MINI: A modified selective anesthetics delivery rabbit model was used validated to a better preferential anesthesia than previous models. Furthermore, we found evidence that primarily the spinal cord mediated the skeletal muscle relaxation action of sevoflurane. STUDY DESIGN: A randomized, in vivo study was performed to explore the skeletal muscle relaxation action site of sevoflurane. OBJECTIVE: The aim of this study was to investigate the skeletal muscle relaxation action of sevoflurane by a modified selective anesthetics delivery rabbit model. SUMMARY OF BACKGROUND DATA: The action site and mechanisms of skeletal muscle relaxation caused by sevoflurane were unclear, so a modified selective anesthetics delivery model was used. METHODS: Sixteen male New Zealand White rabbits were randomly assigned to the sevoflurane or sham group. In situ measurement of train of four, maximum single twitch, and tetanic muscle force of left tibialis anterior muscle was repeatedly measured at three time points: at the beginning of lower torso bypass (baseline value), during preferential sevoflurane delivery to the brain (brain value), during preferential sevoflurane delivery to the spinal cord (spinal cord value). RESULTS: When 1.5MAC sevoflurane was administrated via the lungs, the arterial concentration and partial pressure of sevoflurane in the upper torso were 205.27 ± 16.23 μg/mL and 29.16 ± 1.05 mmHg, whereas in the lower torso bypass circulation were 10.39 ± 4.50 μg/mL and 1.79 ± 0.97 mmHg. Conversely, the arterial concentration and partial pressure of sevoflurane in the upper torso were 14.04 ± 5.33 μg/mL and 2.25 ± 0.84 mmHg, whereas those values were 199.38 ± 11.61 μg/mLl and 29.20 ± 1.08 mmHg in the lower torso, when 1.5MAC sevoflurane was delivered via an oxygenator.
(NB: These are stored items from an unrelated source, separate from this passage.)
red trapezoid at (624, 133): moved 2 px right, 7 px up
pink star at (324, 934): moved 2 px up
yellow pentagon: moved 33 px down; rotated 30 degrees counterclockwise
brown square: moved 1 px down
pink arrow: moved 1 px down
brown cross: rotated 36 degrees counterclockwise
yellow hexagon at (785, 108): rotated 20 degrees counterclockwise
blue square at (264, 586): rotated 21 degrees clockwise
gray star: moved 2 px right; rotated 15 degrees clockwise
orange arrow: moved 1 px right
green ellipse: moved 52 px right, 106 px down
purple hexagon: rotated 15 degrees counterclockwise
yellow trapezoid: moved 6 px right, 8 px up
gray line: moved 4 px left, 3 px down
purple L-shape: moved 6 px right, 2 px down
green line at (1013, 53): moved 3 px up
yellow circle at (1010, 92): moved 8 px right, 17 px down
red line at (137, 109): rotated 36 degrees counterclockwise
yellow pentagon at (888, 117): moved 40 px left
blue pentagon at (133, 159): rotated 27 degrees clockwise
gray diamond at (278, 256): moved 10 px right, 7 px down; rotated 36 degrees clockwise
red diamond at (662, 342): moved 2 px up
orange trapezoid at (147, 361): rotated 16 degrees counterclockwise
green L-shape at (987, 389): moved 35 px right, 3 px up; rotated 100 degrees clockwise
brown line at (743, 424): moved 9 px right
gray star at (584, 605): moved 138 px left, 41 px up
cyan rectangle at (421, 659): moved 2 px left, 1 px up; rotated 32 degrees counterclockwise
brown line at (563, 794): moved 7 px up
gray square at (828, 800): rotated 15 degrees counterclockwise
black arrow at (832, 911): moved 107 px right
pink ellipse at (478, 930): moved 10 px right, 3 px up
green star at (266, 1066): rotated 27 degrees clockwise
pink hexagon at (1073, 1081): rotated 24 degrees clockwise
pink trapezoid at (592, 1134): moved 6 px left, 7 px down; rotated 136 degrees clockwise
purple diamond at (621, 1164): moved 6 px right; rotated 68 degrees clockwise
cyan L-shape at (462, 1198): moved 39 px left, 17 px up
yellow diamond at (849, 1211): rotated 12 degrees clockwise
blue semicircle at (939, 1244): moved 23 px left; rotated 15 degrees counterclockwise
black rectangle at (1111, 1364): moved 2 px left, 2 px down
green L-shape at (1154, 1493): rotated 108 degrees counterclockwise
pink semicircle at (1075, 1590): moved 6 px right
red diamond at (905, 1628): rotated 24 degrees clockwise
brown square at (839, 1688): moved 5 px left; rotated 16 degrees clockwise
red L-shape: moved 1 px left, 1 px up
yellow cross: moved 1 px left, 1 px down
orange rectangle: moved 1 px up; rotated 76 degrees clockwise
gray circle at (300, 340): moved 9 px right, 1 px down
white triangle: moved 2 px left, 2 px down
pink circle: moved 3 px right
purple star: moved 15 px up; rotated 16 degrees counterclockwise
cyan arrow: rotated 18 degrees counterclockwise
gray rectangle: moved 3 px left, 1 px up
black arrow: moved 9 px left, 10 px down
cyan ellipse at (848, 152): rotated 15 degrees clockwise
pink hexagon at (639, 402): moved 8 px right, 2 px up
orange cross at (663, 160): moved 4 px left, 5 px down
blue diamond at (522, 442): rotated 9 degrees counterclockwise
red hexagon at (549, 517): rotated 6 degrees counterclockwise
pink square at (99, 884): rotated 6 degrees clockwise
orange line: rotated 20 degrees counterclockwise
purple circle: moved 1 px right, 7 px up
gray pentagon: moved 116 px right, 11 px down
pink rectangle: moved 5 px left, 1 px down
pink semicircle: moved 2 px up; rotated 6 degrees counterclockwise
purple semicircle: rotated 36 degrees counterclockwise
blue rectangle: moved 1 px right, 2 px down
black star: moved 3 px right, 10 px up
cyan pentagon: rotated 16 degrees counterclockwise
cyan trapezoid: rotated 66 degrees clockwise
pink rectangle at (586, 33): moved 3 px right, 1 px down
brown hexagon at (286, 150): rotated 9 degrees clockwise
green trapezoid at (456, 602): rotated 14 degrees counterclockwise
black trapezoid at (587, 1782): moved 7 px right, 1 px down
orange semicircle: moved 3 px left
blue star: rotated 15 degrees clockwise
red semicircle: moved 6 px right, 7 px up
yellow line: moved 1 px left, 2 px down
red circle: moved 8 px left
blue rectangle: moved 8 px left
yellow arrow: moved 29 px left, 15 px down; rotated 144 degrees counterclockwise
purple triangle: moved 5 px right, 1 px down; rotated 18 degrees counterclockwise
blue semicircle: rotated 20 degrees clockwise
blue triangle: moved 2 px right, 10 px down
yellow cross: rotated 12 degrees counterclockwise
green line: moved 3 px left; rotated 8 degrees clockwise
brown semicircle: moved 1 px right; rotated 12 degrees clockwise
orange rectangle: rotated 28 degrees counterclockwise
In sevoflurane group, maximum single twitch and tetanic muscle force were significantly reduced compared with baseline (single: P = 0.046; tetanic: P = 0.001) or brain values (single: P = 0.005; tetanic: P = 0.001), when spinal cord was selectively anesthetized. In the sham group, there were no significant differences among the three conditions compared. CONCLUSION: A modified selective anesthetics delivery rabbit model has been validated, which provided evidence that the spinal cord, not the brain, was the primary site mediating the skeletal muscle relaxation action of sevoflurane. LEVEL OF EVIDENCE: 5.